Since the pandemic began, Collins has spent a lot of early mornings on the road in Maine trying to arrange her schedule around flight cancellations out of the airport near her Bangor home. 

“I make it a point to go home virtually every weekend,” she said. “So there were times when I had to drive the two hours to Portland to catch a plane and had to leave earlier than I would have liked.”

Collins has had some close calls over the years when she almost missed a vote. Once she had to rush off an airplane before the door closed to get back for a vote.

Another time, she put her body on the line in a feat of athleticism, dashing out of a 2008 Homeland Security Committee markup for a floor vote. 

That vote came during an election year when she was challenged by Democratic Rep. Tom Allen. At one point in the campaign, their voting records came up — Allen’s was not as perfect as hers. 

“It turned out that [then-Majority Leader] Harry Reid was trying to break my streak,” Collins said. “I ran to the subway, and I had high heels on and I twisted my ankle. Little did I know at the time that I actually chipped a bone.” 

But she made it with seconds to spare, she said. “The gavel was literally about to come down. And I called to have my vote just in time.”

Called the “Cal Ripken of the Senate” on Thursday by McConnell, Collins said she attributes her success to a great scheduling staff and the chamber’s Republican Cloakroom. 

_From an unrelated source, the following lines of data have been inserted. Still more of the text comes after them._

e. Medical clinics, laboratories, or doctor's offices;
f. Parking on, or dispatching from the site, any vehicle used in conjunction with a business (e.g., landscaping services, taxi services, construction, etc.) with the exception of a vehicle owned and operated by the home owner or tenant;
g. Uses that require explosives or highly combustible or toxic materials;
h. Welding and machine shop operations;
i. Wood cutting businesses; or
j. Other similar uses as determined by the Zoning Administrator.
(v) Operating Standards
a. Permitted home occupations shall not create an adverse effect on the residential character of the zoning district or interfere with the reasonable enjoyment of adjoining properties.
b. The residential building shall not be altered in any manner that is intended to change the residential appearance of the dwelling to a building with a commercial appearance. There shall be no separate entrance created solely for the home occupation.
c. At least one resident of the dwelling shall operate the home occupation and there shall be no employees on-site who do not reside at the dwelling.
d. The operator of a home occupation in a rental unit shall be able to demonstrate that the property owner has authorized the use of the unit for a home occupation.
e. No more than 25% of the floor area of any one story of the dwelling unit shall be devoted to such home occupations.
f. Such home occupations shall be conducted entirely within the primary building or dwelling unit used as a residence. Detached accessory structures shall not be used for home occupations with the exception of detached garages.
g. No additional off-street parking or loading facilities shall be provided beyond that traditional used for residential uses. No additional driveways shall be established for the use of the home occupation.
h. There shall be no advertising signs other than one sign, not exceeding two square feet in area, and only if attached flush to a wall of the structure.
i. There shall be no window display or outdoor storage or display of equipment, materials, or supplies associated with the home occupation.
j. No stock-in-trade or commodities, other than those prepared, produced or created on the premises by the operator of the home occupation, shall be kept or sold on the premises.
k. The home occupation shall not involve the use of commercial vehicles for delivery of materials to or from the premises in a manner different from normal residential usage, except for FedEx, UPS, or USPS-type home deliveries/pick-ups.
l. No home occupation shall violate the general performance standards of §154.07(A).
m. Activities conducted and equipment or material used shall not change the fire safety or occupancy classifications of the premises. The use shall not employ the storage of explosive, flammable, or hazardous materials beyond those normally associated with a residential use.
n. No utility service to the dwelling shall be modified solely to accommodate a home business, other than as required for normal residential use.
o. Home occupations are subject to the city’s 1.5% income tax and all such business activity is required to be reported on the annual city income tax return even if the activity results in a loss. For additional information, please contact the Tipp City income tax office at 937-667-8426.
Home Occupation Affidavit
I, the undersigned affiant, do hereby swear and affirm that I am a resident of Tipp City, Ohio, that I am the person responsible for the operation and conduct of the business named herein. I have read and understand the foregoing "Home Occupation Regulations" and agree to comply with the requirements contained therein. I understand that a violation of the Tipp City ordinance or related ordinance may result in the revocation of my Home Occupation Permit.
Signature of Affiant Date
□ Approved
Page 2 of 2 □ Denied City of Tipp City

“If I’m running late, you can be sure that I will get calls from both the Cloakroom and my staff telling me that I need to get over to the floor,” she said. “Speaking of which, a vote has started, ironically, in the midst of this conversation.”

And she dashed off — getting to votes 7,996 through 7,999 on nominees during Thursday morning’s vote series. 

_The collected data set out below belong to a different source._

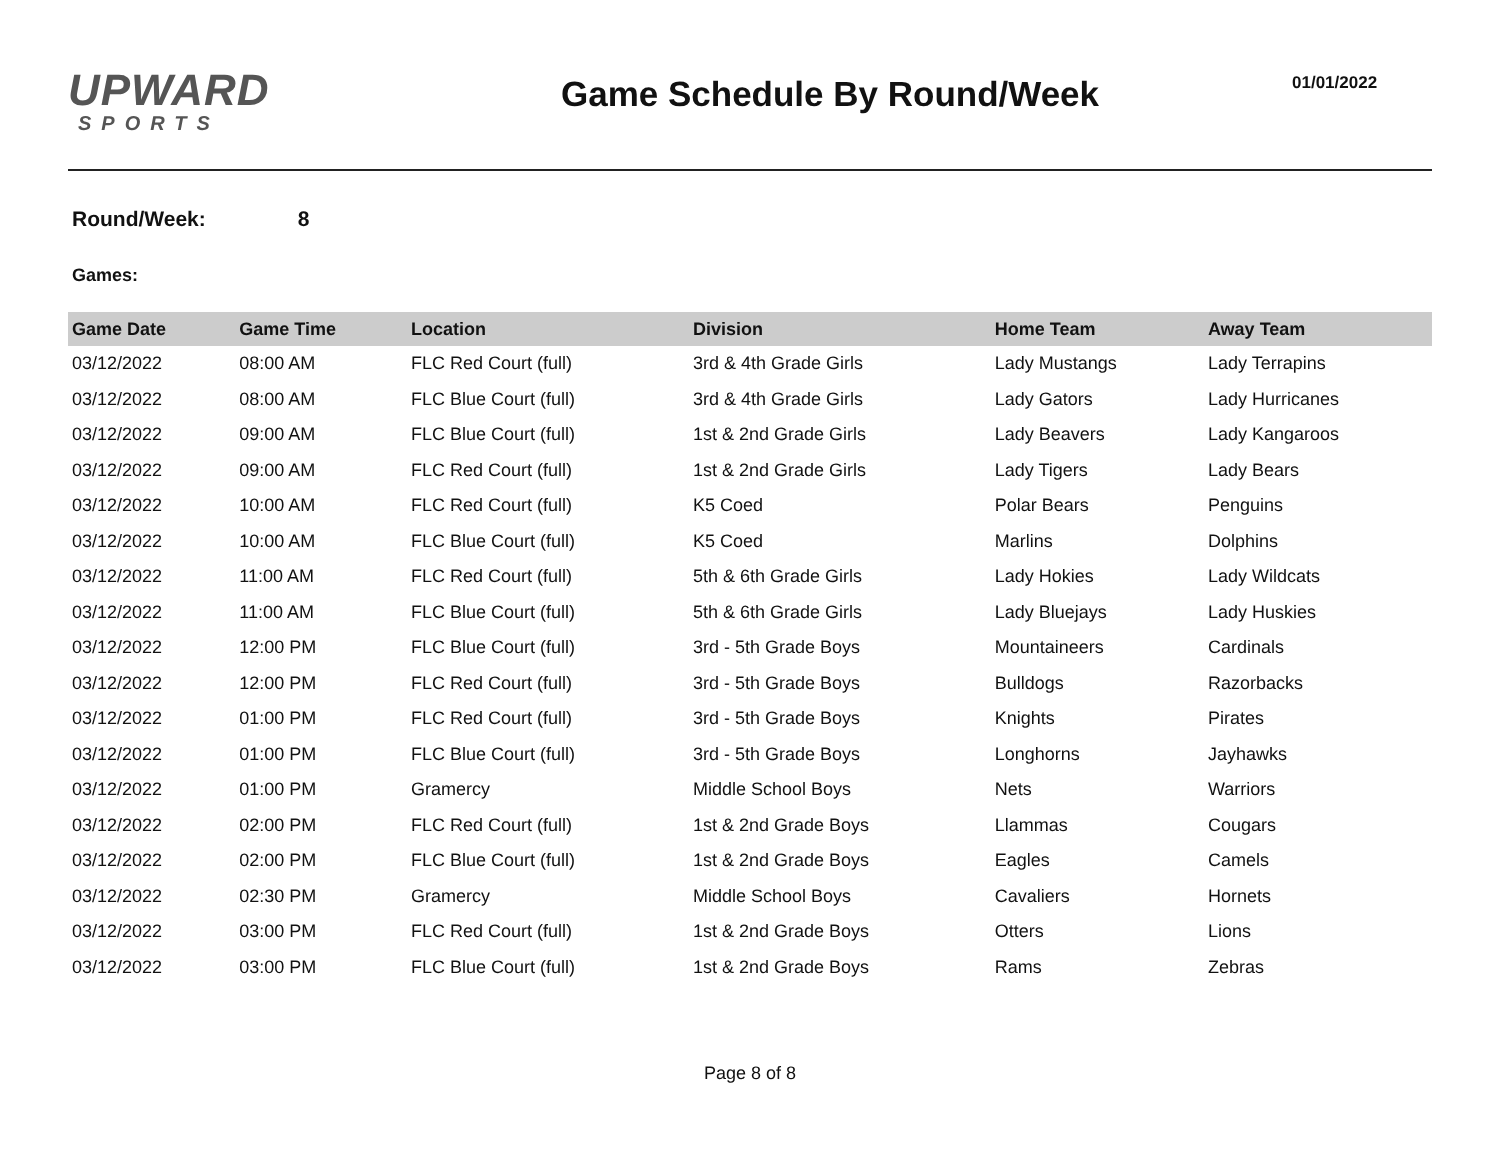UPWARD
SPORTS
Game Schedule By Round/Week
01/01/2022
Round/Week: 8
Games:
| Game Date | Game Time | Location | Division | Home Team | Away Team |
| --- | --- | --- | --- | --- | --- |
| 03/12/2022 | 08:00 AM | FLC Red Court (full) | 3rd & 4th Grade Girls | Lady Mustangs | Lady Terrapins |
| 03/12/2022 | 08:00 AM | FLC Blue Court (full) | 3rd & 4th Grade Girls | Lady Gators | Lady Hurricanes |
| 03/12/2022 | 09:00 AM | FLC Blue Court (full) | 1st & 2nd Grade Girls | Lady Beavers | Lady Kangaroos |
| 03/12/2022 | 09:00 AM | FLC Red Court (full) | 1st & 2nd Grade Girls | Lady Tigers | Lady Bears |
| 03/12/2022 | 10:00 AM | FLC Red Court (full) | K5 Coed | Polar Bears | Penguins |
| 03/12/2022 | 10:00 AM | FLC Blue Court (full) | K5 Coed | Marlins | Dolphins |
| 03/12/2022 | 11:00 AM | FLC Red Court (full) | 5th & 6th Grade Girls | Lady Hokies | Lady Wildcats |
| 03/12/2022 | 11:00 AM | FLC Blue Court (full) | 5th & 6th Grade Girls | Lady Bluejays | Lady Huskies |
| 03/12/2022 | 12:00 PM | FLC Blue Court (full) | 3rd - 5th Grade Boys | Mountaineers | Cardinals |
| 03/12/2022 | 12:00 PM | FLC Red Court (full) | 3rd - 5th Grade Boys | Bulldogs | Razorbacks |
| 03/12/2022 | 01:00 PM | FLC Red Court (full) | 3rd - 5th Grade Boys | Knights | Pirates |
| 03/12/2022 | 01:00 PM | FLC Blue Court (full) | 3rd - 5th Grade Boys | Longhorns | Jayhawks |
| 03/12/2022 | 01:00 PM | Gramercy | Middle School Boys | Nets | Warriors |
| 03/12/2022 | 02:00 PM | FLC Red Court (full) | 1st & 2nd Grade Boys | Llammas | Cougars |
| 03/12/2022 | 02:00 PM | FLC Blue Court (full) | 1st & 2nd Grade Boys | Eagles | Camels |
| 03/12/2022 | 02:30 PM | Gramercy | Middle School Boys | Cavaliers | Hornets |
| 03/12/2022 | 03:00 PM | FLC Red Court (full) | 1st & 2nd Grade Boys | Otters | Lions |
| 03/12/2022 | 03:00 PM | FLC Blue Court (full) | 1st & 2nd Grade Boys | Rams | Zebras |
Page 8 of 8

She’s still a couple of thousand votes away from breaking the record for longest streak ever, held by Wisconsin Democrat William Proxmire, who voted 10,252 straight times between April 20, 1966, and Oct. 18, 1988. 

But only eight sitting senators have served in the chamber longer than Collins, and her vote streak is currently the longest active one, according to the Senate Historian. 

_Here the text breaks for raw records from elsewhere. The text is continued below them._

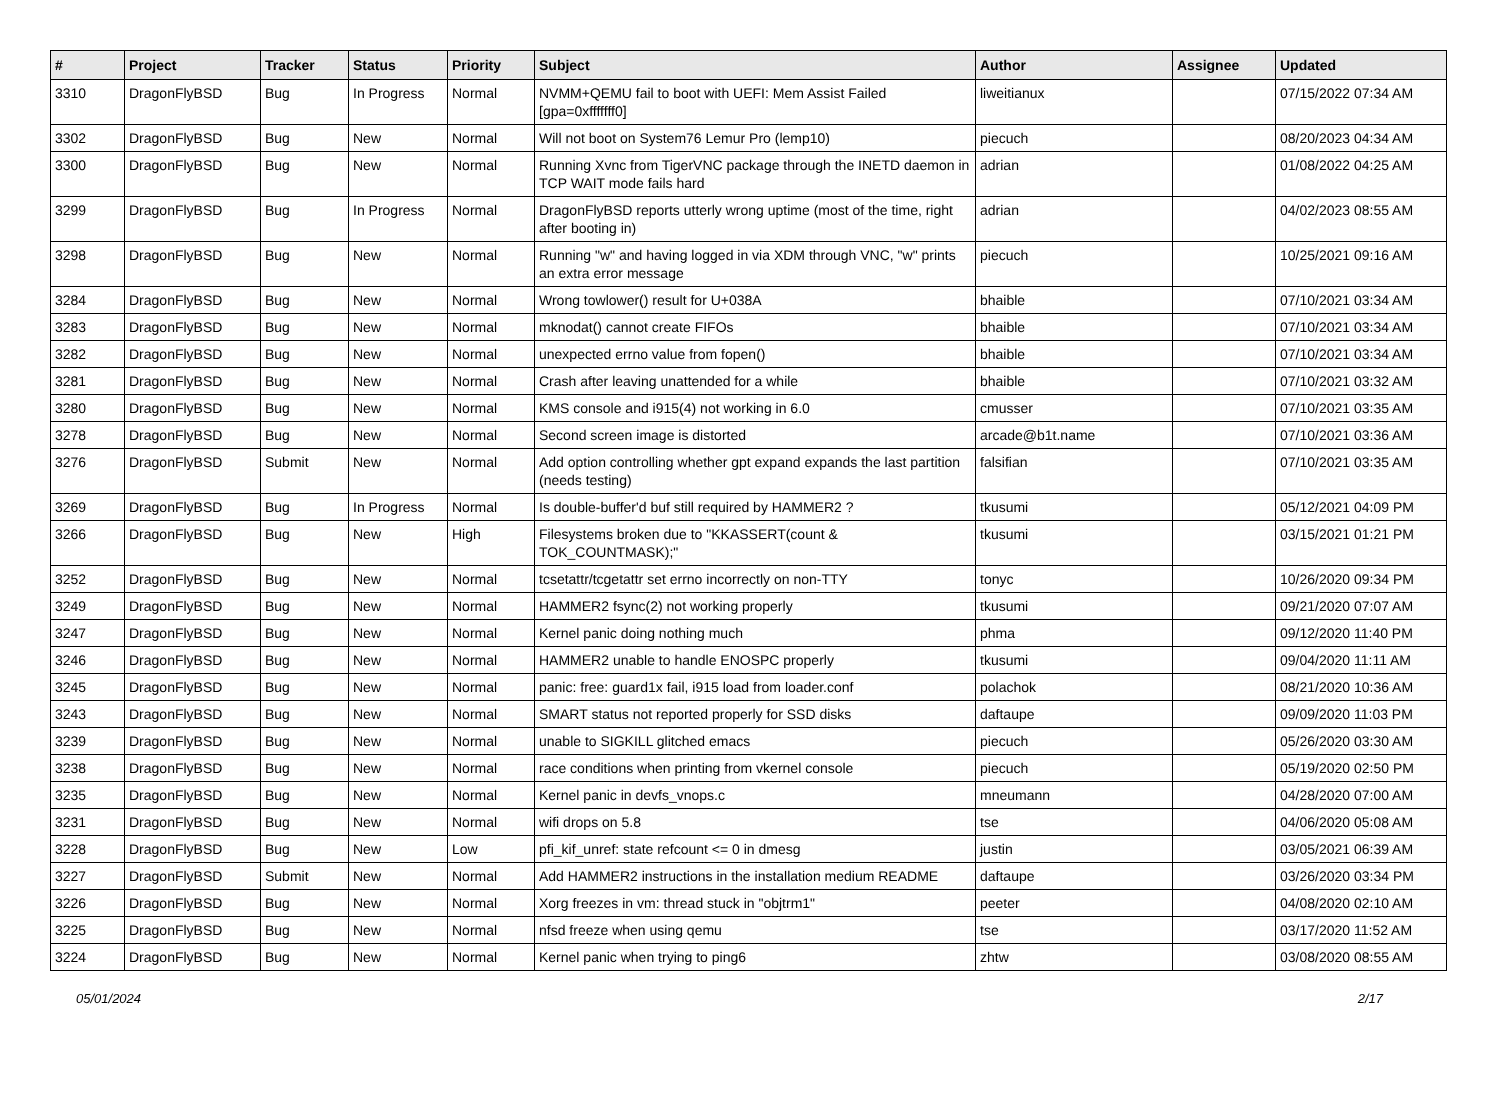| # | Project | Tracker | Status | Priority | Subject | Author | Assignee | Updated |
| --- | --- | --- | --- | --- | --- | --- | --- | --- |
| 3310 | DragonFlyBSD | Bug | In Progress | Normal | NVMM+QEMU fail to boot with UEFI: Mem Assist Failed [gpa=0xfffffff0] | liweitianux | | 07/15/2022 07:34 AM |
| 3302 | DragonFlyBSD | Bug | New | Normal | Will not boot on System76 Lemur Pro (lemp10) | piecuch | | 08/20/2023 04:34 AM |
| 3300 | DragonFlyBSD | Bug | New | Normal | Running Xvnc from TigerVNC package through the INETD daemon in TCP WAIT mode fails hard | adrian | | 01/08/2022 04:25 AM |
| 3299 | DragonFlyBSD | Bug | In Progress | Normal | DragonFlyBSD reports utterly wrong uptime (most of the time, right after booting in) | adrian | | 04/02/2023 08:55 AM |
| 3298 | DragonFlyBSD | Bug | New | Normal | Running "w" and having logged in via XDM through VNC, "w" prints an extra error message | piecuch | | 10/25/2021 09:16 AM |
| 3284 | DragonFlyBSD | Bug | New | Normal | Wrong towlower() result for U+038A | bhaible | | 07/10/2021 03:34 AM |
| 3283 | DragonFlyBSD | Bug | New | Normal | mknodat() cannot create FIFOs | bhaible | | 07/10/2021 03:34 AM |
| 3282 | DragonFlyBSD | Bug | New | Normal | unexpected errno value from fopen() | bhaible | | 07/10/2021 03:34 AM |
| 3281 | DragonFlyBSD | Bug | New | Normal | Crash after leaving unattended for a while | bhaible | | 07/10/2021 03:32 AM |
| 3280 | DragonFlyBSD | Bug | New | Normal | KMS console and i915(4) not working in 6.0 | cmusser | | 07/10/2021 03:35 AM |
| 3278 | DragonFlyBSD | Bug | New | Normal | Second screen image is distorted | arcade@b1t.name | | 07/10/2021 03:36 AM |
| 3276 | DragonFlyBSD | Submit | New | Normal | Add option controlling whether gpt expand expands the last partition (needs testing) | falsifian | | 07/10/2021 03:35 AM |
| 3269 | DragonFlyBSD | Bug | In Progress | Normal | Is double-buffer'd buf still required by HAMMER2 ? | tkusumi | | 05/12/2021 04:09 PM |
| 3266 | DragonFlyBSD | Bug | New | High | Filesystems broken due to "KKASSERT(count & TOK_COUNTMASK);" | tkusumi | | 03/15/2021 01:21 PM |
| 3252 | DragonFlyBSD | Bug | New | Normal | tcsetattr/tcgetattr set errno incorrectly on non-TTY | tonyc | | 10/26/2020 09:34 PM |
| 3249 | DragonFlyBSD | Bug | New | Normal | HAMMER2 fsync(2) not working properly | tkusumi | | 09/21/2020 07:07 AM |
| 3247 | DragonFlyBSD | Bug | New | Normal | Kernel panic doing nothing much | phma | | 09/12/2020 11:40 PM |
| 3246 | DragonFlyBSD | Bug | New | Normal | HAMMER2 unable to handle ENOSPC properly | tkusumi | | 09/04/2020 11:11 AM |
| 3245 | DragonFlyBSD | Bug | New | Normal | panic: free: guard1x fail, i915 load from loader.conf | polachok | | 08/21/2020 10:36 AM |
| 3243 | DragonFlyBSD | Bug | New | Normal | SMART status not reported properly for SSD disks | daftaupe | | 09/09/2020 11:03 PM |
| 3239 | DragonFlyBSD | Bug | New | Normal | unable to SIGKILL glitched emacs | piecuch | | 05/26/2020 03:30 AM |
| 3238 | DragonFlyBSD | Bug | New | Normal | race conditions when printing from vkernel console | piecuch | | 05/19/2020 02:50 PM |
| 3235 | DragonFlyBSD | Bug | New | Normal | Kernel panic in devfs_vnops.c | mneumann | | 04/28/2020 07:00 AM |
| 3231 | DragonFlyBSD | Bug | New | Normal | wifi drops on 5.8 | tse | | 04/06/2020 05:08 AM |
| 3228 | DragonFlyBSD | Bug | New | Low | pfi_kif_unref: state refcount <= 0 in dmesg | justin | | 03/05/2021 06:39 AM |
| 3227 | DragonFlyBSD | Submit | New | Normal | Add HAMMER2 instructions in the installation medium README | daftaupe | | 03/26/2020 03:34 PM |
| 3226 | DragonFlyBSD | Bug | New | Normal | Xorg freezes in vm: thread stuck in "objtrm1" | peeter | | 04/08/2020 02:10 AM |
| 3225 | DragonFlyBSD | Bug | New | Normal | nfsd freeze when using qemu | tse | | 03/17/2020 11:52 AM |
| 3224 | DragonFlyBSD | Bug | New | Normal | Kernel panic when trying to ping6 | zhtw | | 03/08/2020 08:55 AM |
05/01/2024 2/17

Sen. Charles E. Grassley, who was first elected in 1980, had a good thing going until he was forced into self-quarantine after testing positive for COVID-19 last year. The Iowa Republican cast 8,927 consecutive votes starting on July 14, 1993, and ending Nov. 16, 2020.

Collins said her heart went out to Grassley when his streak came to an end, but he did the right thing by quarantining. 

“I admire his record. We each encourage the other and respect the other,” she said. “So it’s a little bit of competition, but not really.”